## Selected passage
——
Symptoms:
- Segment Statistics (visible after expanding Segment in NSX UI > select View Statistics) for the VLAN Segment that T0 uplinks are connected to may show a high number of dropped Tx packets
- vRNI reports high Tx drops on that VLAN Logical Switch and its Logical Switch Ports
- Logical Switch port statistics in the Edge CLI show 0 drops:
nsx-edge> get logical-switches | find <Logical Switch / Segment name>
nsx-edge> get logical-switch <UUID of Logical Switch that T0 uplinks are connected to> ports stats
Logical Switch
UUID : <UUID>
VLAN : <VLAN>
Device : fp-eth<#>
IFUID : <#>
Enable Hub : False
Ports
Port : <UUID>
RX-Packets : 30353136097
RX-Bytes : 29598601841310
RX-Drops : 0
Malformed : 0
No-Match : 0
L2-Loop : 0
TX-Packets : 121228576439
TX-Bytes : 19316183547993
TX-Drops : 0 <-------------------------- 0 Tx drops shown on the LS port
No-Memory : 0
No-Linked-Port: 0
- Querying the Management plane API shows a high number / percentage of drops for the same Logical Switch port UUID:
root@nsxmgr:~# curl -v -k -u admin -H "Content-Type:application/json" -X GET https://<NSX mgr IP>/api/v1/logical-ports/<port UUID>/statistics
{
"logical_port_id" : "<UUID>",
"last_update_timestamp" : <UNIX timestamp>,
"rx_packets" : {
"dropped" : 335566,
"total" : 30513571612
},
"rx_bytes" : {
"total" : 29605186972550
},
"tx_packets" : {
"dropped" : 907865596, <------------------------- High Tx drop count on LS port when polling Management Plane API
"total" : 21446967719
},
"tx_bytes" : {
"total" : 1966247116597
If Logical Switch port Tx drops are high, review the Rx drops on the peer Logical Router port.
——
## Work instructions
1 – According to the symptoms list, how do the Edge CLI and the Management plane API differ in the Tx drops they show for the same Logical Switch port, and what does the list say to review when those drops are high? Answer in one to three sentences.
2 – Answer these from the symptoms list:
(a) How do you open Segment Statistics in the NSX UI?
(b) Which tool reports high Tx drops on the VLAN Logical Switch and its ports?
(c) What Rx dropped packet count does the Management plane API show?
You can do the work here without the entries.

## Records provided
——
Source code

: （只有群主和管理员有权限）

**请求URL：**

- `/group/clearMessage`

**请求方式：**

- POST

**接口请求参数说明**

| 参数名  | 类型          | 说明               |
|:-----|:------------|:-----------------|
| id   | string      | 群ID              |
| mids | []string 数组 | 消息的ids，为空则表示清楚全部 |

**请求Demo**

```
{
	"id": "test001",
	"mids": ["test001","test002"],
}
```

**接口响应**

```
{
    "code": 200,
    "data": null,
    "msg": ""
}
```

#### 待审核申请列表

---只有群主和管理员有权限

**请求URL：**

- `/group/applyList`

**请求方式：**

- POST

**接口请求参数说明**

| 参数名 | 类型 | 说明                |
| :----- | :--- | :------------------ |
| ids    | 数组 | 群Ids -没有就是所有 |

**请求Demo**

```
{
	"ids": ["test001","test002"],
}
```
——
## Answers by item number
1 – The Edge CLI shows 0 Tx drops on the Logical Switch port. The Management plane API shows a high count of 907865596 for the same port UUID. When Logical Switch port Tx drops are high, the list says to review the Rx drops on the peer Logical Router port.

2 –
(a) Expand the Segment in the NSX UI and select View Statistics.
(b) vRNI.
(c) 335566.